For this example, let's go ahead and use the **Selenium** library. To configure this, simply add the following variable to your scraper:

```python
from as_scraper.scraper import Scraper


class YellowPagesScraper(Scraper):
    COLUMNS = ['name', 'url']
    LOAD_JAVASCRIPT = True

```

### Defining the `scrape_handler`

And the magic comes in the next step. We will define the `scrape_handler` method in our class, which will have the responsibility to scrape a given url and extract the data from it.

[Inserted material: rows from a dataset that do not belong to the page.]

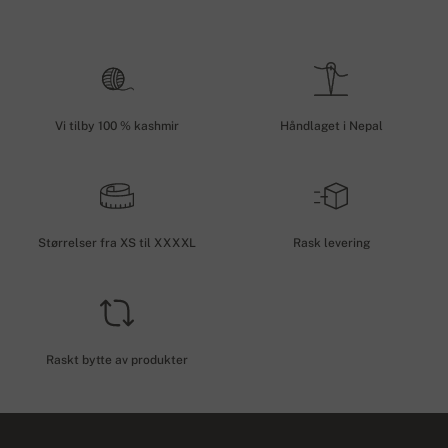
Vi tilby 100 % kashmir
Håndlaget i Nepal
Størrelser fra XS til XXXXL
Rask levering
Raskt bytte av produkter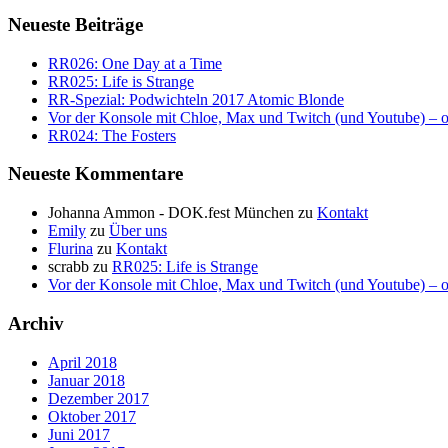
Neueste Beiträge
RR026: One Day at a Time
RR025: Life is Strange
RR-Spezial: Podwichteln 2017 Atomic Blonde
Vor der Konsole mit Chloe, Max und Twitch (und Youtube) – o
RR024: The Fosters
Neueste Kommentare
Johanna Ammon - DOK.fest München
zu
Kontakt
Emily
zu
Über uns
Flurina
zu
Kontakt
scrabb
zu
RR025: Life is Strange
Vor der Konsole mit Chloe, Max und Twitch (und Youtube) – o
Archiv
April 2018
Januar 2018
Dezember 2017
Oktober 2017
Juni 2017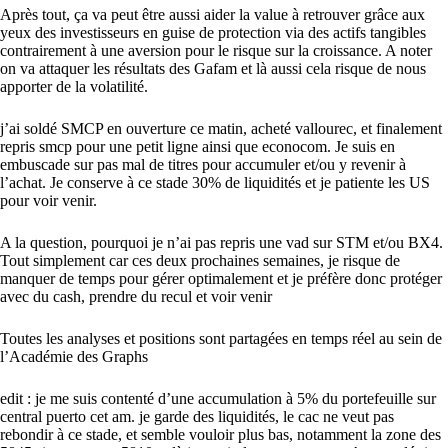
Après tout, ça va peut être aussi aider la value à retrouver grâce aux
yeux des investisseurs en guise de protection via des actifs tangibles
contrairement à une aversion pour le risque sur la croissance. A noter
on va attaquer les résultats des Gafam et là aussi cela risque de nous
apporter de la volatilité.
j’ai soldé SMCP en ouverture ce matin, acheté vallourec, et finalement
repris smcp pour une petit ligne ainsi que econocom. Je suis en
embuscade sur pas mal de titres pour accumuler et/ou y revenir à
l’achat. Je conserve à ce stade 30% de liquidités et je patiente les US
pour voir venir.
A la question, pourquoi je n’ai pas repris une vad sur STM et/ou BX4.
Tout simplement car ces deux prochaines semaines, je risque de
manquer de temps pour gérer optimalement et je préfère donc protéger
avec du cash, prendre du recul et voir venir
Toutes les analyses et positions sont partagées en temps réel au sein de
l’Académie des Graphs
edit : je me suis contenté d’une accumulation à 5% du portefeuille sur
central puerto cet am. je garde des liquidités, le cac ne veut pas
rebondir à ce stade, et semble vouloir plus bas, notamment la zone des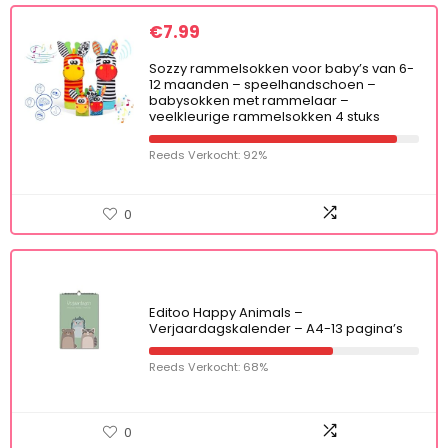
€
7.99
Sozzy rammelsokken voor baby’s van 6-
12 maanden – speelhandschoen –
babysokken met rammelaar –
veelkleurige rammelsokken 4 stuks
Reeds Verkocht: 92%
0
Editoo Happy Animals –
Verjaardagskalender – A4-13 pagina’s
Reeds Verkocht: 68%
0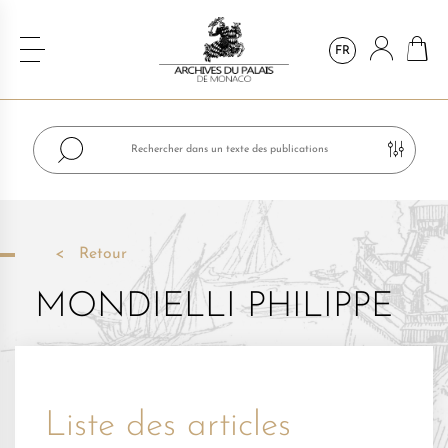
FR
Retour
MONDIELLI PHILIPPE
Liste des articles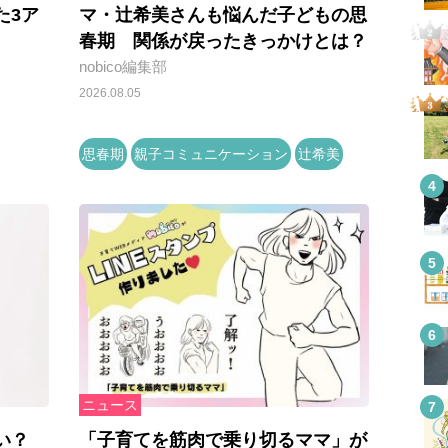
た3ア
マ・辻希美さんも悩んだ子どもの思
春期 関係が戻ったきっかけとは？
nobico編集部
2026.08.05
思春期
親子コミュニケーション
辻希美
ニュース
い？
「子育てを筋肉で乗り切るママ」が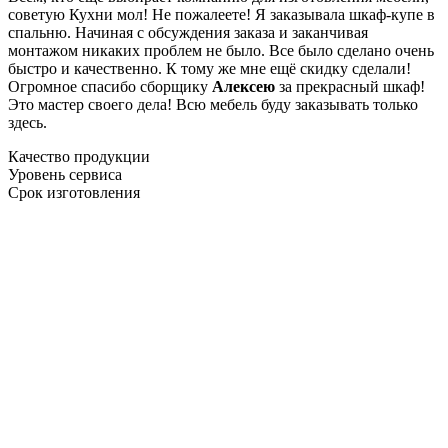
советую Кухни мол! Не пожалеете! Я заказывала шкаф-купе в
спальню. Начиная с обсуждения заказа и заканчивая
монтажом никаких проблем не было. Все было сделано очень
быстро и качественно. К тому же мне ещё скидку сделали!
Огромное спасибо сборщику
Алексею
за прекрасный шкаф!
Это мастер своего дела! Всю мебель буду заказывать только
здесь.
Качество продукции
Уровень сервиса
Срок изготовления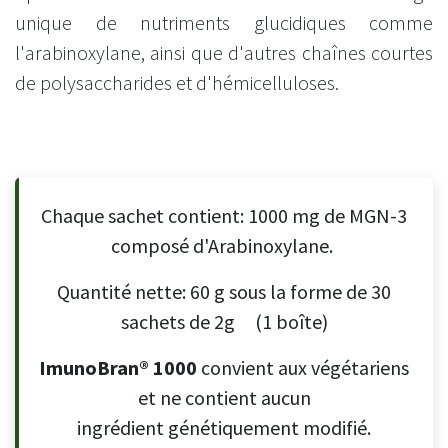
unique de nutriments glucidiques comme
l'arabinoxylane, ainsi que d'autres chaînes courtes
de polysaccharides et d'hémicelluloses.
Chaque sachet contient: 1000 mg de MGN-3
composé d'Arabinoxylane.
Quantité nette: 60 g sous la forme de 30
sachets de 2g
(1 boîte)
ImunoBran® 1000
convient aux végétariens
et ne contient aucun
ingrédient génétiquement modifié.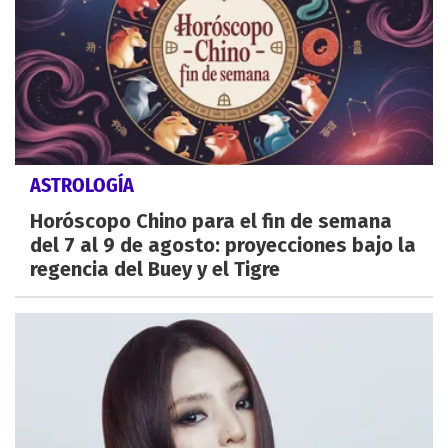
ASTROLOGÍA
Horóscopo Chino para el fin de semana
del 7 al 9 de agosto: proyecciones bajo la
regencia del Buey y el Tigre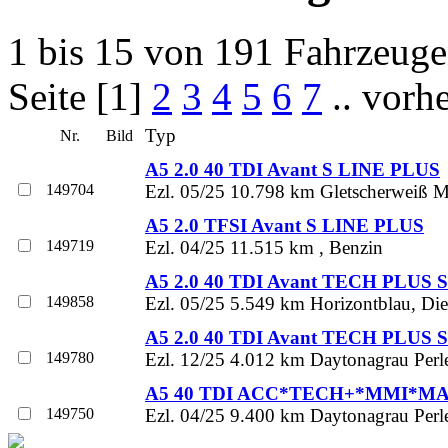
1 bis 15 von 191 Fahrzeug
Seite [1]
2
3
4
5
6
7
.. vorh
Typ
Nr.
Bild
A5 2.0 40 TDI Avant S LINE PLUS
149704
Ezl. 05/25 10.798 km Gletscherweiß Met
A5 2.0 TFSI Avant S LINE PLUS
149719
Ezl. 04/25 11.515 km , Benzin
A5 2.0 40 TDI Avant TECH PLUS 
149858
Ezl. 05/25 5.549 km Horizontblau, Die
A5 2.0 40 TDI Avant TECH PLUS 
149780
Ezl. 12/25 4.012 km Daytonagrau Perle
A5 40 TDI ACC*TECH+*MMI*MA
149750
Ezl. 04/25 9.400 km Daytonagrau Perle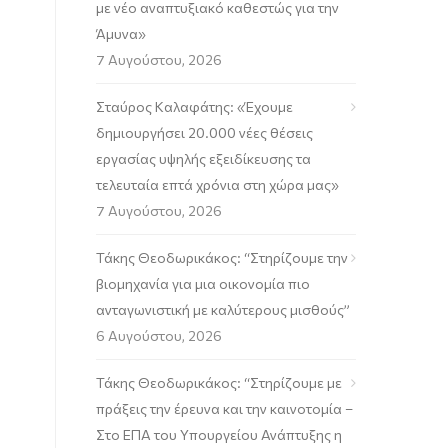
με νέο αναπτυξιακό καθεστώς για την
Άμυνα»
7 Αυγούστου, 2026
Σταύρος Καλαφάτης: «Έχουμε
δημιουργήσει 20.000 νέες θέσεις
εργασίας υψηλής εξειδίκευσης τα
τελευταία επτά χρόνια στη χώρα μας»
7 Αυγούστου, 2026
Τάκης Θεοδωρικάκος: “Στηρίζουμε την
βιομηχανία για μια οικονομία πιο
ανταγωνιστική με καλύτερους μισθούς”
6 Αυγούστου, 2026
Τάκης Θεοδωρικάκος: “Στηρίζουμε με
πράξεις την έρευνα και την καινοτομία –
Στο ΕΠΑ του Υπουργείου Ανάπτυξης η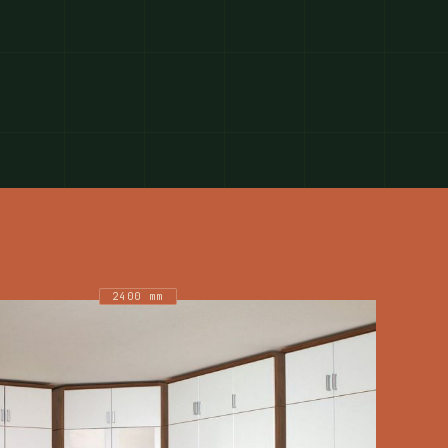
2400 mm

> All scrapers must define the `scrape_handler` method.

```python
from typing import Optional
from selenium.webdriver import Firefox
from selenium.webdriver.common.by import By
import pandas as pd
from as_scraper.scraper import Scraper


class YellowPagesScraper(Scraper):
    COLUMNS = ['name', 'url']
    LOAD_JAVASCRIPT = True

    def scrape_handler(self, url: str, html: Optional[str] = None, driver: Optional[Firefox] = None, **kwargs) -> pd.DataFrame:
        rows = []
        div_tag = driver.find_element(By.CLASS_NAME, "row-content")
        div_tag = div_tag.find_element(By.CLASS_NAME, "row")
        section_tags = div_tag.find_elements(By.TAG_NAME, "section")
        for section_tag in section_tags:
            a_tags = section_tag.find_elements(By.TAG_NAME, "a")
            for a_tag in a_tags:
                city_name = a_tag.text
                city_url = a_tag.get_attribute("href")
                rows.append({"name": city_name, "url": city_url})
        df = pd.DataFrame(rows, columns=self.COLUMNS)
        return df

```

### Execution

Finally, to execute the scraper you must call the **execute* method.

```python
from typing import Optional
from selenium.webdriver import Firefox
from selenium.webdriver.common.by import By
import pandas as pd
from as_scraper.scraper import Scraper

class YellowPagesScraper(Scraper):
    COLUMNS = ['name', 'url']
    LOAD_JAVASCRIPT = True

    def scrape_handler(self, url: str, html: Optional[str] = None, driver: Optional[Firefox] = None, **kwargs) -> pd.DataFrame:
        rows = []
        div_tag = driver.find_element(By.CLASS_NAME, "row-content")
        div_tag = div_tag.find_element(By.CLASS_NAME, "row")
        section_tags = div_tag.find_elements(By.TAG_NAME, "section")
        for section_tag in section_tags:
            a_tags = section_tag.find_elements(By.TAG_NAME, "a")
            for a_tag in a_tags:
                city_name = a_tag.text
                city_url = a_tag.get_attribute("href")
                rows.append({"name": city_name, "url": city_url})
        df = pd.DataFrame(rows, columns=self.COLUMNS)
        return df

if __name__ == '__main__':
    urls = ['https://www.yellowpages.com/sitemap']
    scraper = YellowPagesScraper(urls)
    results, errors = scraper.execute()
    print(results)
    print(errors)

```

Now go ahead and run `python scrapers/yellowpages.py`. Have fun!